Отход от Церкви был подкреплен и другим мировоззренческим сдвигом, происшедшим с Евгенией. Летом 1923 г. ей случайно попало в руки популярное изложение теории относительности А. Эйнштейна, и она загорелась философскими выводами из идей новой физики. «Все последнее время у меня под знаком Эйнштейна <…>, – пишет она Волошину. – Чувствую его, Эйнштейна, как гиганта, которым окрасится все наше время. Такое глубокое проникновение в “небо”, какого не было никогда, и дорого мне то, что это на основе безграничного скепсиса, на “относительности” всего»[1065], – Итак, релятивистское мировоззрение, «безграничный скепсис», обеспечивает «глубокое проникновение в “небо”»! Так Евгения утверждается в своих интеллигентских шатаниях, в игре вокруг веры.

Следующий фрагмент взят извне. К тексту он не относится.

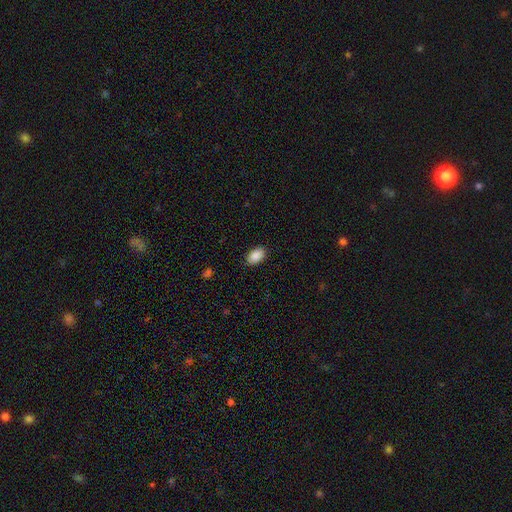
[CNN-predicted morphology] Smooth or featured: smooth — 89% (star or artifact — 7%)
How rounded: in between — 92% (round — 6%)
Merging: none — 88% (minor disturbance — 9%)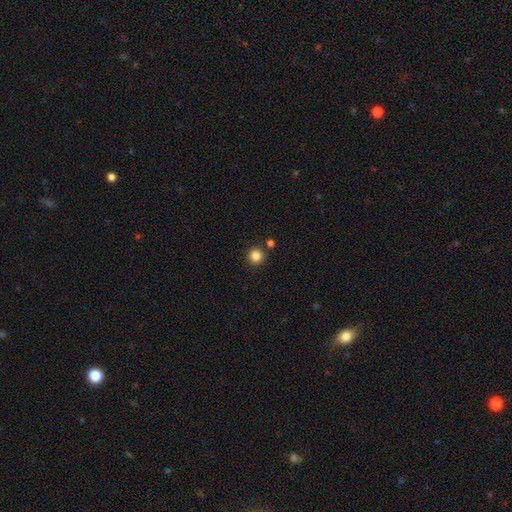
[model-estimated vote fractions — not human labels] The model was most divided on "smooth or featured": smooth: 84%, star or artifact: 12%, featured or disk: 4%. More confident: how rounded — round (95%); merging — none (86%).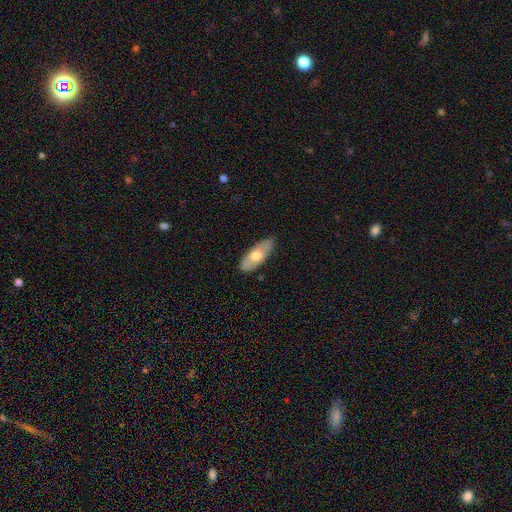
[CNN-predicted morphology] Q: Smooth or featured?
A: smooth (62%); runner-up: featured or disk (32%)
Q: How rounded?
A: in between (81%); runner-up: cigar-shaped (17%)
Q: Merging?
A: none (80%); runner-up: minor disturbance (16%)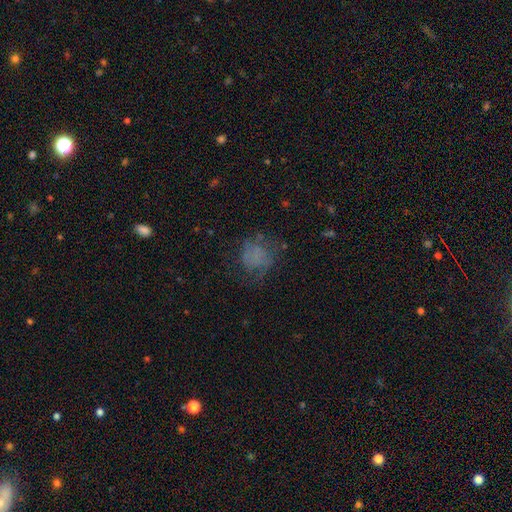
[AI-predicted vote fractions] A smooth galaxy with no disk features (52%) that is round (69%).

Vote fractions:
- Smooth or featured? smooth: 52% / featured or disk: 30% / star or artifact: 18%
- How rounded? round: 69% / in between: 30% / cigar-shaped: 1%
- Merging? none: 53% / major disturbance: 24% / minor disturbance: 22% / merger: 2%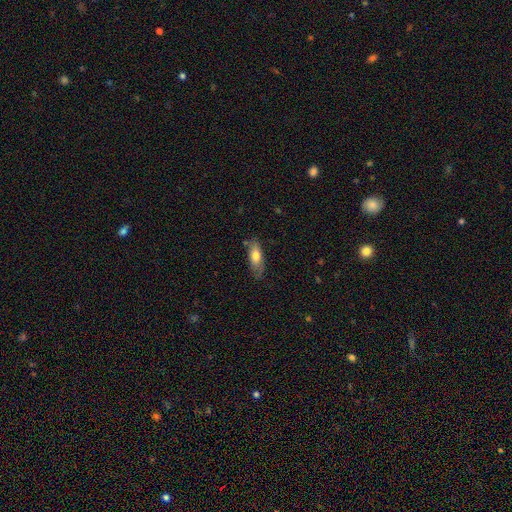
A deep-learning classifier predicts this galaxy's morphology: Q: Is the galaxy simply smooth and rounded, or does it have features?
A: smooth — 70%.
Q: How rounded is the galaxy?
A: in between — 72%.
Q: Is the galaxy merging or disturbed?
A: none — 67%.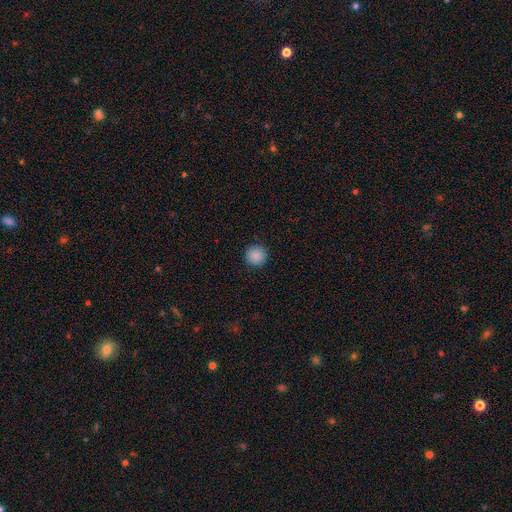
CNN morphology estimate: Overall: smooth (88%). How rounded: round (95%). Merging: none (93%).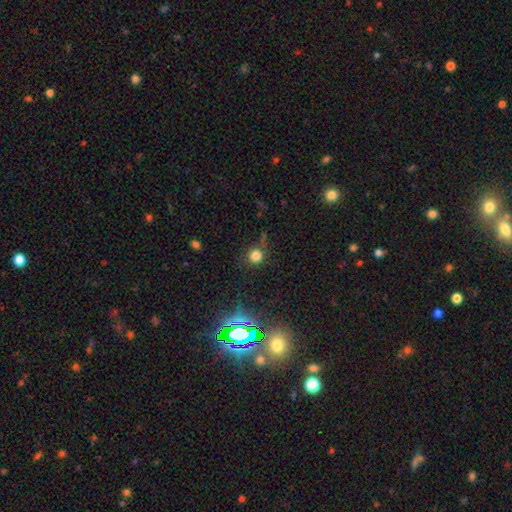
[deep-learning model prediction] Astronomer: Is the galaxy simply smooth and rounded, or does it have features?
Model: smooth — 73%.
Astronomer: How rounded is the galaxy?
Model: round — 92%.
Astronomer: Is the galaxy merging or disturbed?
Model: none — 76%.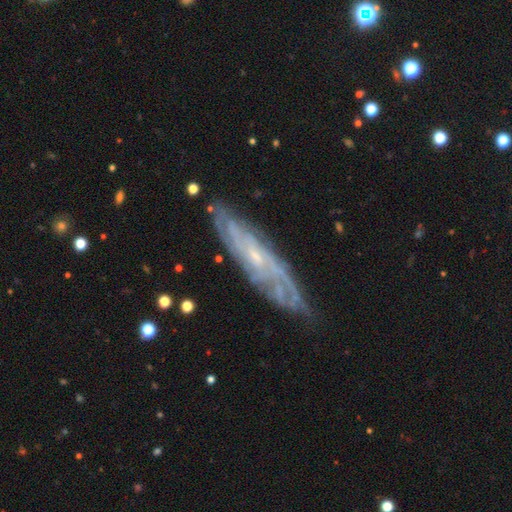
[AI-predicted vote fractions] smooth-or-featured: featured or disk: 81% | smooth: 13% | star or artifact: 7%
  disk-edge-on: no: 71% | yes: 29%
    bar: no: 66% | weak: 28% | strong: 6%
    has-spiral-arms: yes: 92% | no: 8%
      spiral-winding: tight: 63% | medium: 29% | loose: 8%
      spiral-arm-count: can't tell: 51% | 2: 14% | 3: 12% | 4: 12% | more than 4: 6% | 1: 5%
    bulge-size: small: 77% | moderate: 17% | none: 4% | large: 1% | dominant: 1%
  merging: none: 78% | minor disturbance: 17% | major disturbance: 4% | merger: 2%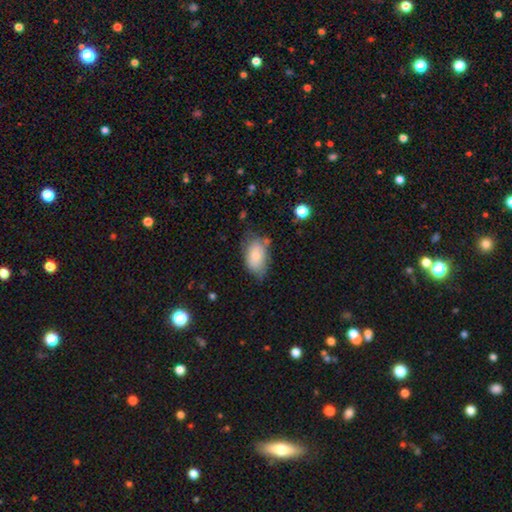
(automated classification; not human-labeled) Smooth or featured? smooth (76%)
How rounded? in between (92%)
Merging? none (56%)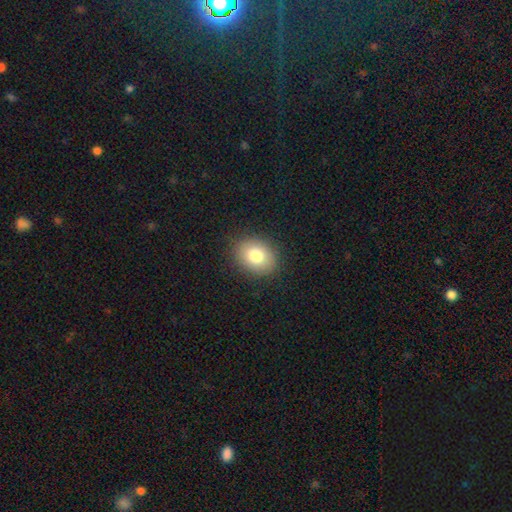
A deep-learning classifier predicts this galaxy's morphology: Smooth or featured? smooth (80%)
How rounded? in between (50%)
Merging? none (88%)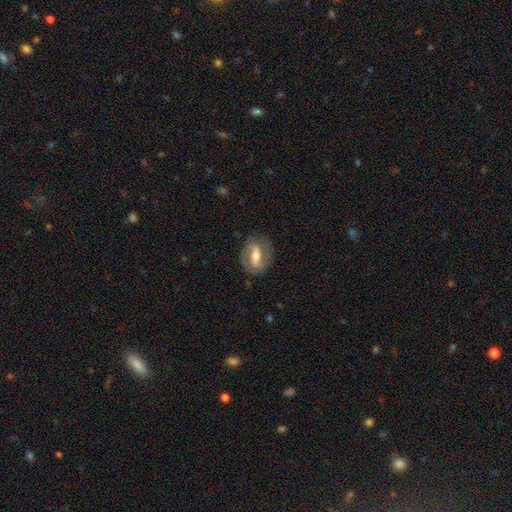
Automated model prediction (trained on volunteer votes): This is likely a featured or disk galaxy (70%). It is clearly not viewed edge-on (92%). Bar: possibly strong (50%). Spiral arm pattern: likely yes (79%). Spiral arm count: clearly 2 (83%). Spiral winding: marginally medium (44%). Central bulge: likely moderate (65%). Merging: likely none (78%).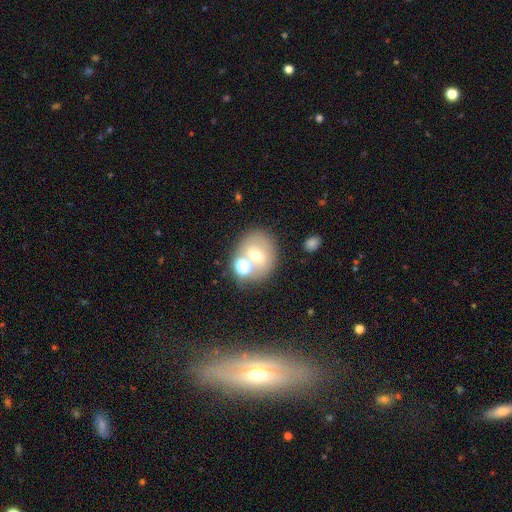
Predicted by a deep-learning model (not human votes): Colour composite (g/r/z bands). It shows a smooth galaxy with no disk features (59%) that is round (67%). Merging: none (55%).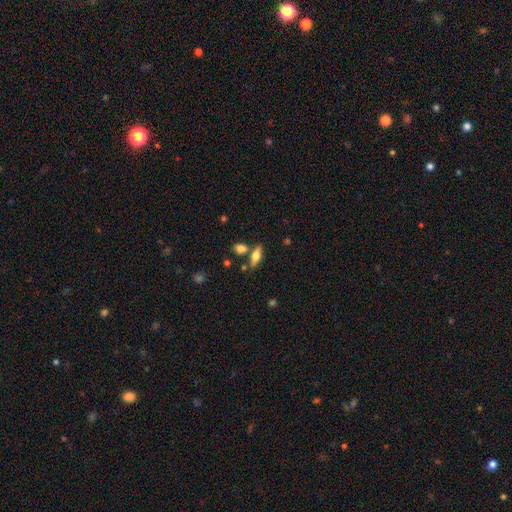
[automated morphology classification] A smooth galaxy with no disk features (52%) that is in between round and cigar-shaped (59%).

Vote fractions:
- Smooth or featured? smooth: 52% / featured or disk: 40% / star or artifact: 8%
- How rounded? in between: 59% / cigar-shaped: 37% / round: 4%
- Merging? none: 71% / merger: 14% / minor disturbance: 11% / major disturbance: 4%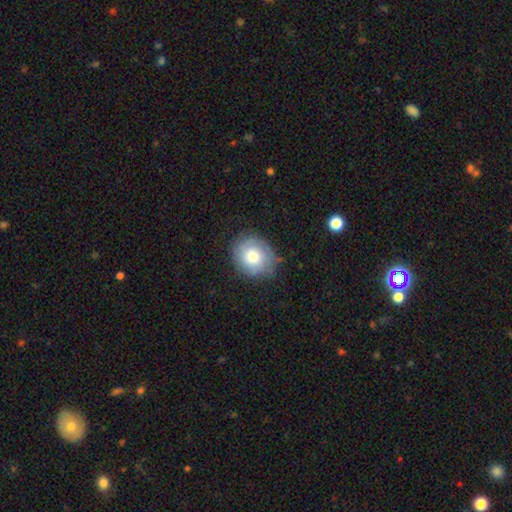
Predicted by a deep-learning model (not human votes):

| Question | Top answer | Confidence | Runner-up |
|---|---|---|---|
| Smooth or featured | smooth | 65% | featured or disk (27%) |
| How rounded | round | 73% | in between (26%) |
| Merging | none | 75% | minor disturbance (19%) |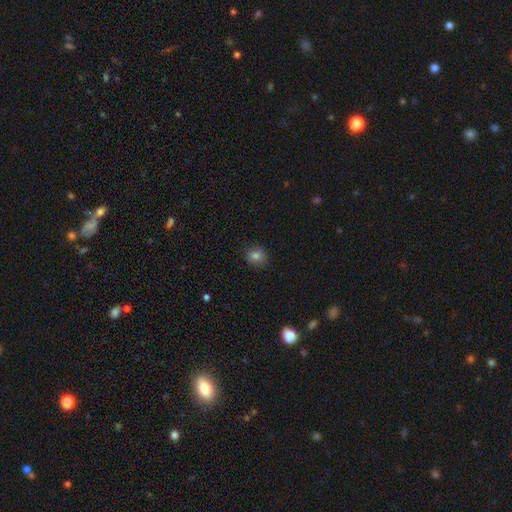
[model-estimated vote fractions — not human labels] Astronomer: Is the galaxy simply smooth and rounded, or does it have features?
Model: smooth — 82%.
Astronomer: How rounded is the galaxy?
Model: round — 79%.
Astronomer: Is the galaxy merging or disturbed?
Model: none — 85%.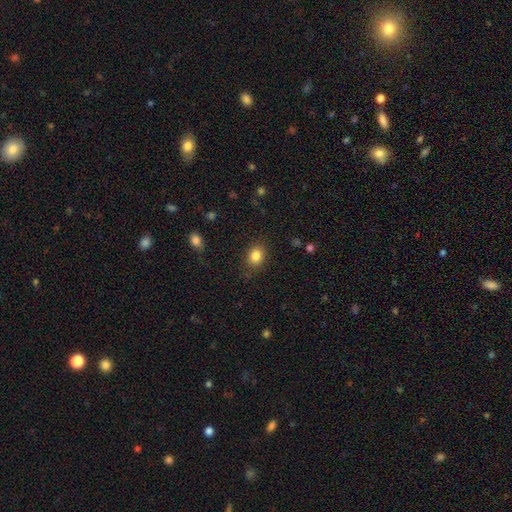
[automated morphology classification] smooth_or_featured: smooth (p=0.84) [alt: star or artifact p=0.10]
how_rounded: round (p=0.52) [alt: in between p=0.47]
merging: none (p=0.85) [alt: minor disturbance p=0.11]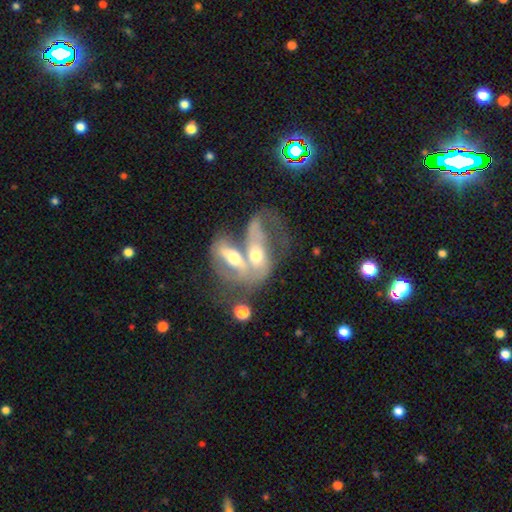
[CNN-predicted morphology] Smooth or featured?
  - featured or disk: 62% *
  - smooth: 30%
  - star or artifact: 8%
Edge-on disk?
  - no: 87% *
  - yes: 13%
Bar?
  - no: 60% *
  - weak: 25%
  - strong: 16%
Spiral arms?
  - no: 54% *
  - yes: 46%
Bulge size?
  - moderate: 64% *
  - small: 18%
  - large: 12%
  - none: 4%
  - dominant: 2%
Merging?
  - merger: 76% *
  - major disturbance: 13%
  - none: 7%
  - minor disturbance: 5%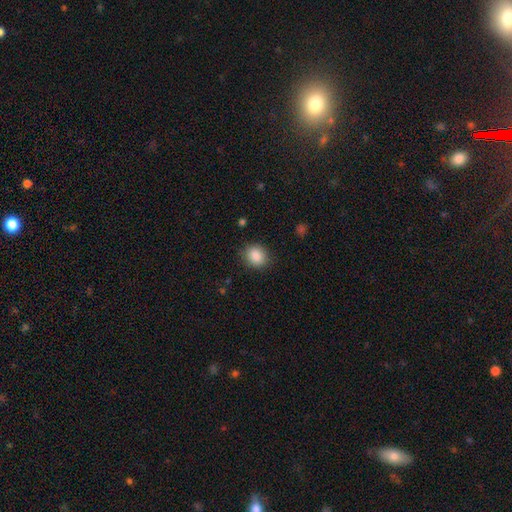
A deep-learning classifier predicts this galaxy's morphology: Overall: smooth (87%). How rounded: round (66%; in between 33%). Merging: none (85%).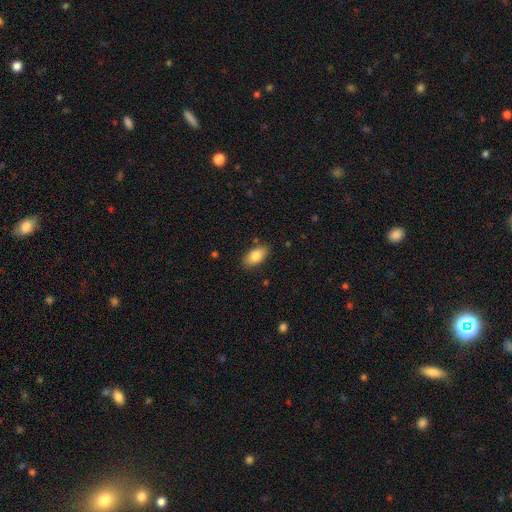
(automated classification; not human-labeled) Q: Smooth or featured?
A: smooth (82%); runner-up: featured or disk (11%)
Q: How rounded?
A: in between (92%); runner-up: round (4%)
Q: Merging?
A: none (85%); runner-up: minor disturbance (11%)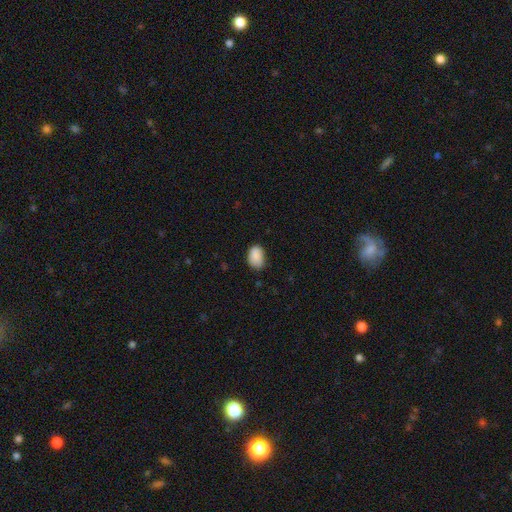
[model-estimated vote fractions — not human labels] smooth 88%, star or artifact 8%, featured or disk 4%. Down the decision tree: how rounded — in between (83%); merging — none (69%).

Она обнаруживает элементы Эйнштейновой картины мира в мировоззрении Эдгара По и проводит параллель между движением планет по «геодетам» – оптимальным с точки зрения идеи искривленного пространства траекториям – и императивом для человека следовать своему собственному, уникальному духовному пути («Эдгар По»). Размышляя о «литературоведении» Евгении Герцык, мы уже указали на ее тенденцию к оправданию равно путей добра и зла; дополнительный стимул к уравниванию людских «геодет» давал релятивизм Эйнштейна. И отсюда – всего шаг до нивелировки мировоззрений: чем, в самом деле, коммунистическая «геодета» хуже старой православно-монархической?!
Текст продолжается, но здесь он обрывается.